Source records:

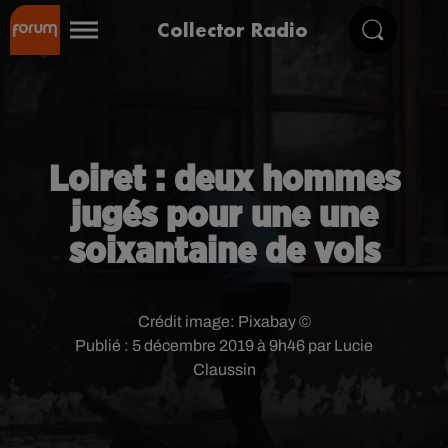
Collector Radio
Loiret : deux hommes
jugés pour une une
soixantaine de vols
Crédit image:
Pixabay ©
Publié : 5 décembre 2019 à 9h46 par Lucie
Claussin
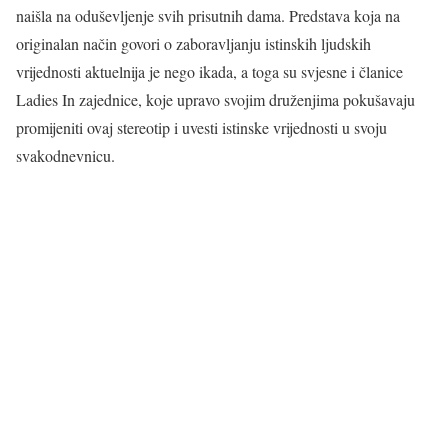
naišla na oduševljenje svih prisutnih dama. Predstava koja na
originalan način govori o zaboravljanju istinskih ljudskih
vrijednosti aktuelnija je nego ikada, a toga su svjesne i članice
Ladies In zajednice, koje upravo svojim druženjima pokušavaju
promijeniti ovaj stereotip i uvesti istinske vrijednosti u svoju
svakodnevnicu.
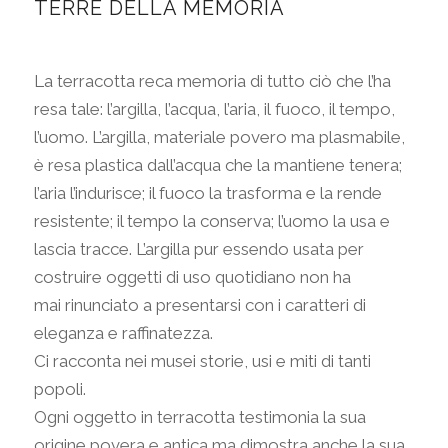
TERRE DELLA MEMORIA
Viale Giuseppe Mazzini, 53
05100 Terni TR
La terracotta reca memoria di tutto ciò che l’ha
resa tale: l’argilla, l’acqua, l’aria, il fuoco, il tempo,
l’uomo. L’argilla, materiale povero ma plasmabile,
ORARI
è resa plastica dall’acqua che la mantiene tenera;
l’aria l’indurisce; il fuoco la trasforma e la rende
Lun/Sab
10-13 > 16/19
resistente; il tempo la conserva; l’uomo la usa e
Dom
lascia tracce. L’argilla pur essendo usata per
chiuso
costruire oggetti di uso quotidiano non ha
mai rinunciato a presentarsi con i caratteri di
eleganza e raffinatezza.
Ci racconta nei musei storie, usi e miti di tanti
popoli.
Ogni oggetto in terracotta testimonia la sua
origine povera e antica ma dimostra anche la sua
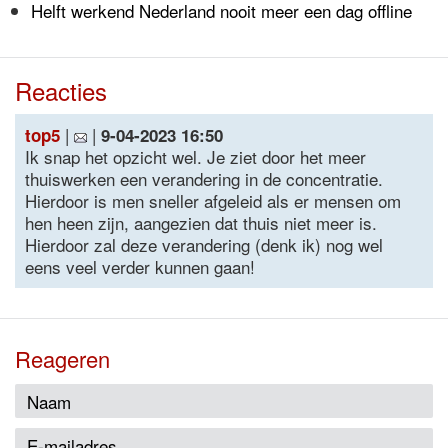
Helft werkend Nederland nooit meer een dag offline
Reacties
|
|
top5
9-04-2023 16:50
Ik snap het opzicht wel. Je ziet door het meer
thuiswerken een verandering in de concentratie.
Hierdoor is men sneller afgeleid als er mensen om
hen heen zijn, aangezien dat thuis niet meer is.
Hierdoor zal deze verandering (denk ik) nog wel
eens veel verder kunnen gaan!
Reageren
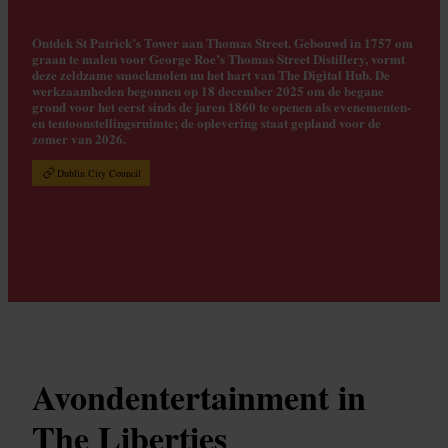
Ontdek St Patrick’s Tower aan Thomas Street. Gebouwd in 1757 om
graan te malen voor George Roe’s Thomas Street Distillery, vormt
deze zeldzame smockmolen nu het hart van The Digital Hub. De
werkzaamheden begonnen op 18 december 2025 om de begane
grond voor het eerst sinds de jaren 1860 te openen als evenementen-
en tentoonstellingsruimte; de oplevering staat gepland voor de
zomer van 2026.
Dublin City Council
Avondentertainment in
The Liberties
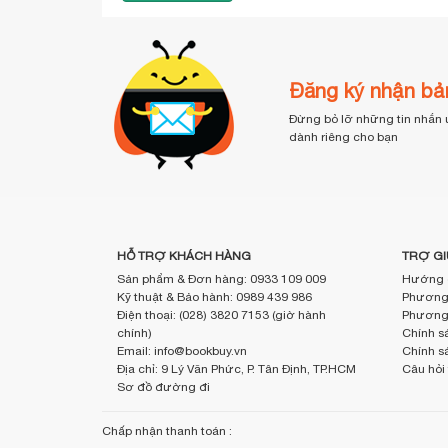
Đăng ký nhận bản
Đừng bỏ lỡ những tin nhắn 
dành riêng cho bạn
HỖ TRỢ KHÁCH HÀNG
TRỢ GI
Sản phẩm & Đơn hàng: 0933 109 009
Hướng 
Kỹ thuật & Bảo hành: 0989 439 986
Phương 
Điện thoại: (028) 3820 7153 (giờ hành
Phương 
chính)
Chính sá
Email: info@bookbuy.vn
Chính s
Địa chỉ: 9 Lý Văn Phức, P. Tân Định, TP.HCM
Câu hỏi
Sơ đồ đường đi
Chấp nhận thanh toán :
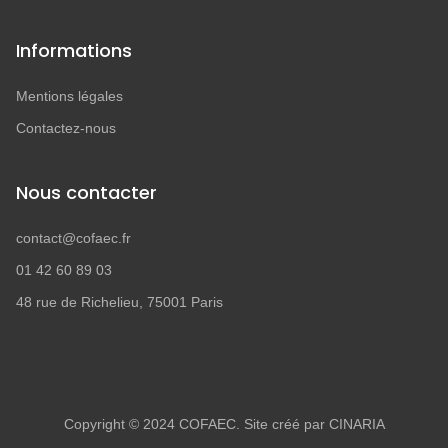
Informations
Mentions légales
Contactez-nous
Nous contacter
contact@cofaec.fr
01 42 60 89 03
48 rue de Richelieu, 75001 Paris
Copyright © 2024 COFAEC. Site créé par CINARIA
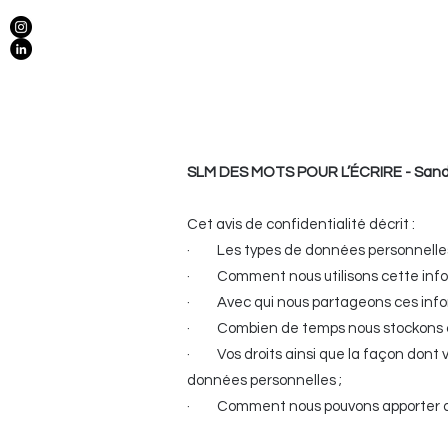
SLM DES MOTS POUR L’ÉCRIRE - Sandr
Cet avis de confidentialité décrit :
· Les types de données personnelles q
· Comment nous utilisons cette infor
· Avec qui nous partageons ces infor
· Combien de temps nous stockons ce
· Vos droits ainsi que la façon dont v
données personnelles ;
· Comment nous pouvons apporter des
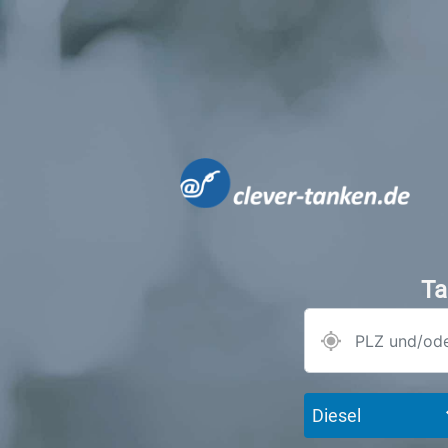
Ta
Diesel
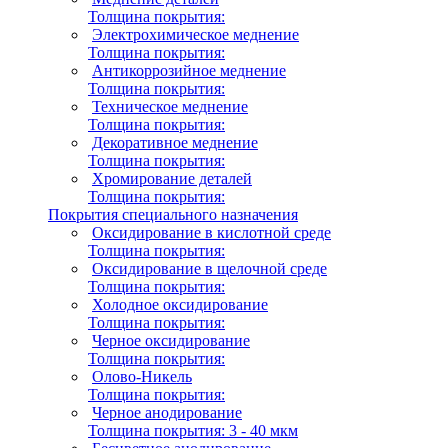
Толщина покрытия:
Электрохимическое меднение
Толщина покрытия:
Антикоррозийное меднение
Толщина покрытия:
Техническое меднение
Толщина покрытия:
Декоративное меднение
Толщина покрытия:
Хромирование деталей
Толщина покрытия:
Покрытия специального назначения
Оксидирование в кислотной среде
Толщина покрытия:
Оксидирование в щелочной среде
Толщина покрытия:
Холодное оксидирование
Толщина покрытия:
Черное оксидирование
Толщина покрытия:
Олово-Никель
Толщина покрытия:
Черное анодирование
Толщина покрытия:
3 - 40 мкм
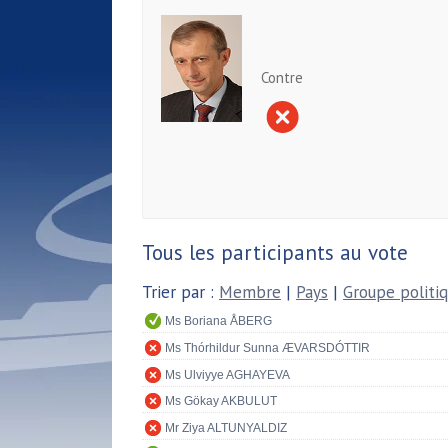
Contre
Tous les participants au vote
Trier par :
Membre
|
Pays
|
Groupe politi
Ms Boriana ÅBERG
Ms Thórhildur Sunna ÆVARSDÓTTIR
Ms Ulviyye AGHAYEVA
Ms Gökay AKBULUT
Mr Ziya ALTUNYALDIZ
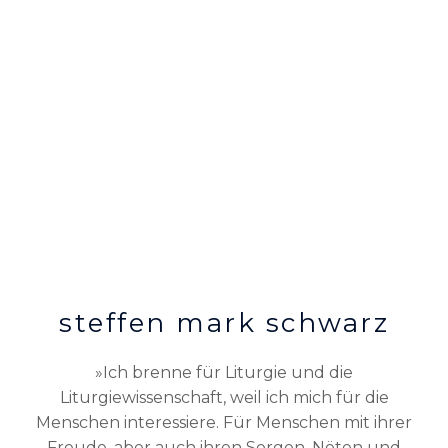
musik-
pädagoge
steffen mark schwarz
»Ich brenne für Liturgie und die
Liturgiewissenschaft, weil ich mich für die
Menschen interessiere. Für Menschen mit ihrer
Freude, aber auch ihren Sorgen, Nöten und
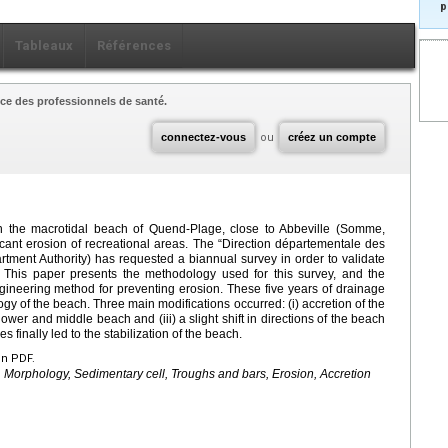
p
Tableaux
Références
ce des professionnels de santé.
connectez-vous
ou
créez un compte
n the macrotidal beach of Quend-Plage, close to Abbeville (Somme,
ficant erosion of recreational areas. The “Direction départementale des
artment Authority) has requested a biannual survey in order to validate
. This paper presents the methodology used for this survey, and the
ngineering method for preventing erosion. These five years of drainage
y of the beach. Three main modifications occurred: (i) accretion of the
ower and middle beach and (iii) a slight shift in directions of the beach
finally led to the stabilization of the beach.
en PDF.
Morphology, Sedimentary cell, Troughs and bars, Erosion, Accretion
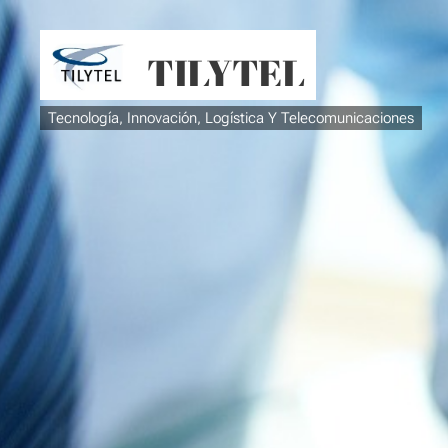
TI
LYTEL
Tecnología, Innovación,
Logística
Y Telecomunicaciones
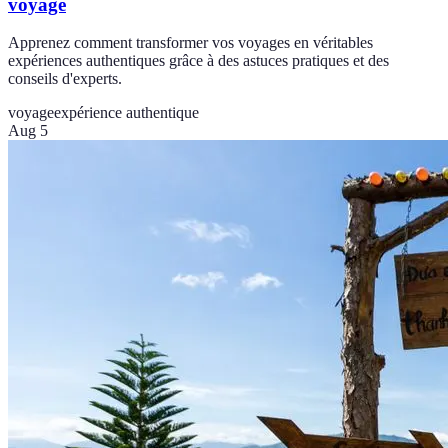
voyage
Apprenez comment transformer vos voyages en véritables
expériences authentiques grâce à des astuces pratiques et des
conseils d'experts.
voyage
expérience authentique
Aug 5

Work request:
Produce a verbatim copy of the listing, leaving out all pictures.

Task answer:
Collector Radio
Loiret : deux hommes
jugés pour une une
soixantaine de vols
Crédit image:
Pixabay ©
Publié : 5 décembre 2019 à 9h46 par Lucie
Claussin
naišla na oduševljenje svih prisutnih dama. Predstava koja na
originalan način govori o zaboravljanju istinskih ljudskih
vrijednosti aktuelnija je nego ikada, a toga su svjesne i članice
Ladies In zajednice, koje upravo svojim druženjima pokušavaju
promijeniti ovaj stereotip i uvesti istinske vrijednosti u svoju
svakodnevnicu.
TERRE DELLA MEMORIA
Viale Giuseppe Mazzini, 53
05100 Terni TR
La terracotta reca memoria di tutto ciò che l’ha
resa tale: l’argilla, l’acqua, l’aria, il fuoco, il tempo,
l’uomo. L’argilla, materiale povero ma plasmabile,
ORARI
è resa plastica dall’acqua che la mantiene tenera;
l’aria l’indurisce; il fuoco la trasforma e la rende
Lun/Sab
10-13 > 16/19
resistente; il tempo la conserva; l’uomo la usa e
Dom
lascia tracce. L’argilla pur essendo usata per
chiuso
costruire oggetti di uso quotidiano non ha
mai rinunciato a presentarsi con i caratteri di
eleganza e raffinatezza.
Ci racconta nei musei storie, usi e miti di tanti
popoli.
Ogni oggetto in terracotta testimonia la sua
origine povera e antica ma dimostra anche la sua
Helft werkend Nederland nooit meer een dag offline
Reacties
|
|
top5
9-04-2023 16:50
Ik snap het opzicht wel. Je ziet door het meer
thuiswerken een verandering in de concentratie.
Hierdoor is men sneller afgeleid als er mensen om
hen heen zijn, aangezien dat thuis niet meer is.
Hierdoor zal deze verandering (denk ik) nog wel
eens veel verder kunnen gaan!
Reageren
Ontdek St Patrick’s Tower aan Thomas Street. Gebouwd in 1757 om
graan te malen voor George Roe’s Thomas Street Distillery, vormt
deze zeldzame smockmolen nu het hart van The Digital Hub. De
werkzaamheden begonnen op 18 december 2025 om de begane
grond voor het eerst sinds de jaren 1860 te openen als evenementen-
en tentoonstellingsruimte; de oplevering staat gepland voor de
zomer van 2026.
Dublin City Council
Avondentertainment in
The Liberties
Đăng ký nhận bản
Đừng bỏ lỡ những tin nhắn 
dành riêng cho bạn
HỖ TRỢ KHÁCH HÀNG
TRỢ GI
Sản phẩm & Đơn hàng: 0933 109 009
Hướng 
Kỹ thuật & Bảo hành: 0989 439 986
Phương 
Điện thoại: (028) 3820 7153 (giờ hành
Phương 
chính)
Chính sá
Email: info@bookbuy.vn
Chính s
Địa chỉ: 9 Lý Văn Phức, P. Tân Định, TP.HCM
Câu hỏi
Sơ đồ đường đi
Chấp nhận thanh toán :
Informations
Mentions légales
Contactez-nous
Nous contacter
contact@cofaec.fr
01 42 60 89 03
48 rue de Richelieu, 75001 Paris
Copyright © 2024 COFAEC. Site créé par CINARIA
SLM DES MOTS POUR L’ÉCRIRE - Sandr
Cet avis de confidentialité décrit :
· Les types de données personnelles q
· Comment nous utilisons cette infor
· Avec qui nous partageons ces infor
· Combien de temps nous stockons ce
· Vos droits ainsi que la façon dont v
données personnelles ;
· Comment nous pouvons apporter des
Ta
Diesel
Толщина покрытия:
Электрохимическое меднение
Толщина покрытия:
Антикоррозийное меднение
Толщина покрытия:
Техническое меднение
Толщина покрытия:
Декоративное меднение
Толщина покрытия:
Хромирование деталей
Толщина покрытия:
Покрытия специального назначения
Оксидирование в кислотной среде
Толщина покрытия:
Оксидирование в щелочной среде
Толщина покрытия:
Холодное оксидирование
Толщина покрытия:
Черное оксидирование
Толщина покрытия:
Олово-Никель
Толщина покрытия:
Черное анодирование
Толщина покрытия:
3 - 40 мкм
Contre
Tous les participants au vote
Trier par :
Membre
|
Pays
|
Groupe politi
Ms Boriana ÅBERG
Ms Thórhildur Sunna ÆVARSDÓTTIR
Ms Ulviyye AGHAYEVA
Ms Gökay AKBULUT
Mr Ziya ALTUNYALDIZ
musik-
pädagoge
steffen mark schwarz
»Ich brenne für Liturgie und die
Liturgiewissenschaft, weil ich mich für die
Menschen interessiere. Für Menschen mit ihrer
Freude, aber auch ihren Sorgen, Nöten und
p
Tableaux
Références
ce des professionnels de santé.
connectez-vous
ou
créez un compte
n the macrotidal beach of Quend-Plage, close to Abbeville (Somme,
ficant erosion of recreational areas. The “Direction départementale des
artment Authority) has requested a biannual survey in order to validate
. This paper presents the methodology used for this survey, and the
ngineering method for preventing erosion. These five years of drainage
y of the beach. Three main modifications occurred: (i) accretion of the
ower and middle beach and (iii) a slight shift in directions of the beach
finally led to the stabilization of the beach.
en PDF.
Morphology, Sedimentary cell, Troughs and bars, Erosion, Accretion
TI
LYTEL
Tecnología, Innovación,
Logística
Y Telecomunicaciones
voyage
Apprenez comment transformer vos voyages en véritables
expériences authentiques grâce à des astuces pratiques et des
conseils d'experts.
voyage
expérience authentique
Aug 5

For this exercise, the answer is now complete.